▶ **Work required**
Below are some records; output exactly the lines from the line with "Cualquier requisito que" to the line with "permita obtener pistas.", both ends kept, and nothing more.

▶ **Data provided**
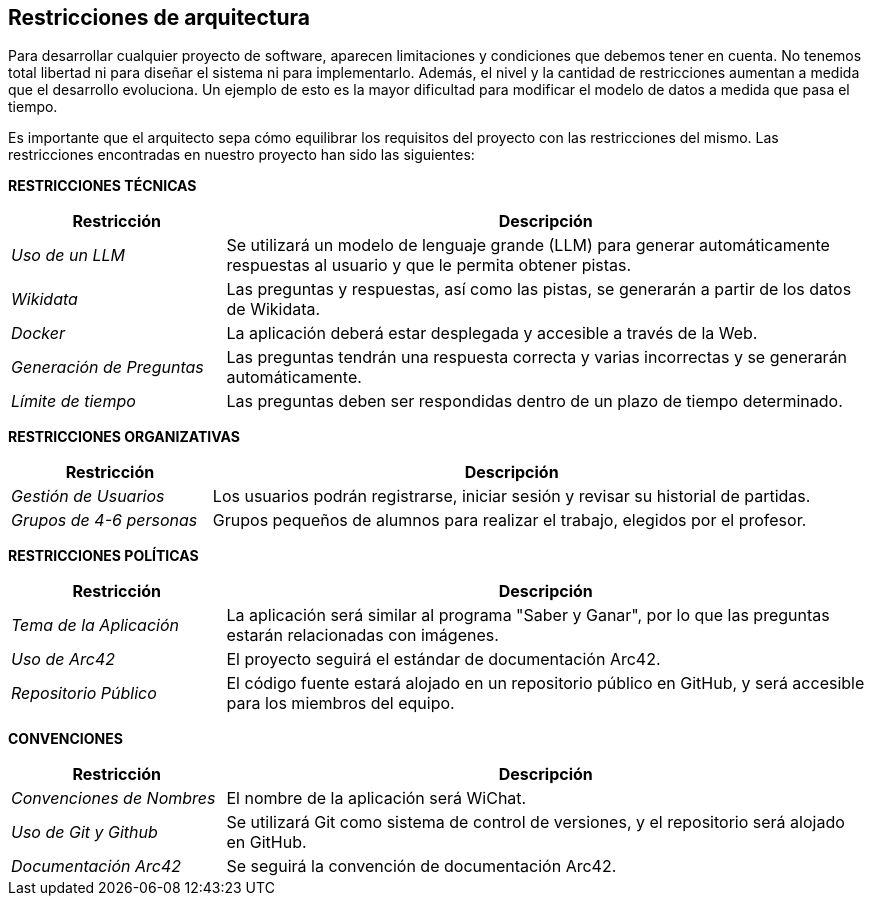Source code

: ifndef::imagesdir[:imagesdir: ../images]

[[section-architecture-constraints]]
== Restricciones de arquitectura

ifdef::arc42help[]
[role="arc42help"]
****
.Contenidos
Cualquier requisito que limite la libertad de los arquitectos de software en sus decisiones de diseño e implementación, o en decisiones sobre el proceso de desarrollo. Estas restricciones a veces van más allá de los sistemas individuales y son aplicables a organizaciones y empresas enteras.

.Motivación
Los arquitectos deben saber exactamente dónde tienen libertad en sus decisiones de diseño y dónde deben adherirse a restricciones.
Las restricciones siempre deben ser consideradas; sin embargo, pueden ser negociables.

.Formato
Tablas simples de restricciones con explicaciones.
Si es necesario, puedes subdividirlas en: Restricciones técnicas, Restricciones organizativas y políticas, y convenciones (por ejemplo, guías de programación o versionado, documentación o convenciones de nomenclatura).

.Información Adicional

Consulta https://docs.arc42.org/section-2/[Architecture Constraints] en la documentación de arc42.

****
endif::arc42help[]

Para desarrollar cualquier proyecto de software, aparecen limitaciones y condiciones que debemos tener en cuenta.
No tenemos total libertad ni para diseñar el sistema ni para implementarlo. Además, el nivel y la cantidad de restricciones aumentan a medida que el desarrollo evoluciona. Un ejemplo de esto es la mayor dificultad para modificar el modelo de datos a medida que pasa el tiempo. 

Es importante que el arquitecto sepa cómo equilibrar los requisitos del proyecto con las restricciones del mismo. Las restricciones encontradas en nuestro proyecto han sido las siguientes:

**RESTRICCIONES TÉCNICAS**

[cols="1,3",options="header"]
|===
| Restricción               | Descripción
| _Uso de un LLM_              | Se utilizará un modelo de lenguaje grande (LLM) para generar automáticamente respuestas al usuario y que le permita obtener pistas.
| _Wikidata_                   | Las preguntas y respuestas, así como las pistas, se generarán a partir de los datos de Wikidata.
| _Docker_                 | La aplicación deberá estar desplegada y accesible a través de la Web.
| _Generación de Preguntas_    | Las preguntas tendrán una respuesta correcta y varias incorrectas y se generarán automáticamente.
| _Límite de tiempo_           | Las preguntas deben ser respondidas dentro de un plazo de tiempo determinado.
|===

**RESTRICCIONES ORGANIZATIVAS**

[cols="1,3",options="header"]
|===
| Restricción               | Descripción
| _Gestión de Usuarios_        | Los usuarios podrán registrarse, iniciar sesión y revisar su historial de partidas.
| _Grupos de 4-6 personas_      | Grupos pequeños de alumnos para realizar el trabajo, elegidos por el profesor.
|===

**RESTRICCIONES POLÍTICAS**

[cols="1,3",options="header"]
|===
| Restricción              | Descripción
| _Tema de la Aplicación_      | La aplicación será similar al programa "Saber y Ganar", por lo que las preguntas estarán relacionadas con imágenes.
| _Uso de Arc42_               | El proyecto seguirá el estándar de documentación Arc42.
| _Repositorio Público_        | El código fuente estará alojado en un repositorio público en GitHub, y será accesible para los miembros del equipo.
|===

**CONVENCIONES**

[cols="1,3",options="header"]
|===
| Restricción               | Descripción 
| _Convenciones de Nombres_    | El nombre de la aplicación será WiChat.
| _Uso de Git y Github_        | Se utilizará Git como sistema de control de versiones, y el repositorio será alojado en GitHub.
| _Documentación Arc42_        | Se seguirá la convención de documentación Arc42.
|===
 

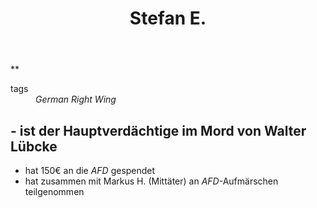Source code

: #+title: Stefan E.

**
- tags :: [[German Right Wing]]
** - ist der Hauptverdächtige im Mord von Walter Lübcke
- hat 150€ an die [[AFD]] gespendet
- hat zusammen mit Markus H. (Mittäter) an [[AFD]]-Aufmärschen teilgenommen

▶ **Task output**
Cualquier requisito que limite la libertad de los arquitectos de software en sus decisiones de diseño e implementación, o en decisiones sobre el proceso de desarrollo. Estas restricciones a veces van más allá de los sistemas individuales y son aplicables a organizaciones y empresas enteras.

.Motivación
Los arquitectos deben saber exactamente dónde tienen libertad en sus decisiones de diseño y dónde deben adherirse a restricciones.
Las restricciones siempre deben ser consideradas; sin embargo, pueden ser negociables.

.Formato
Tablas simples de restricciones con explicaciones.
Si es necesario, puedes subdividirlas en: Restricciones técnicas, Restricciones organizativas y políticas, y convenciones (por ejemplo, guías de programación o versionado, documentación o convenciones de nomenclatura).

.Información Adicional

Consulta https://docs.arc42.org/section-2/[Architecture Constraints] en la documentación de arc42.

****
endif::arc42help[]

Para desarrollar cualquier proyecto de software, aparecen limitaciones y condiciones que debemos tener en cuenta.
No tenemos total libertad ni para diseñar el sistema ni para implementarlo. Además, el nivel y la cantidad de restricciones aumentan a medida que el desarrollo evoluciona. Un ejemplo de esto es la mayor dificultad para modificar el modelo de datos a medida que pasa el tiempo. 

Es importante que el arquitecto sepa cómo equilibrar los requisitos del proyecto con las restricciones del mismo. Las restricciones encontradas en nuestro proyecto han sido las siguientes:

**RESTRICCIONES TÉCNICAS**

[cols="1,3",options="header"]
|===
| Restricción               | Descripción
| _Uso de un LLM_              | Se utilizará un modelo de lenguaje grande (LLM) para generar automáticamente respuestas al usuario y que le permita obtener pistas.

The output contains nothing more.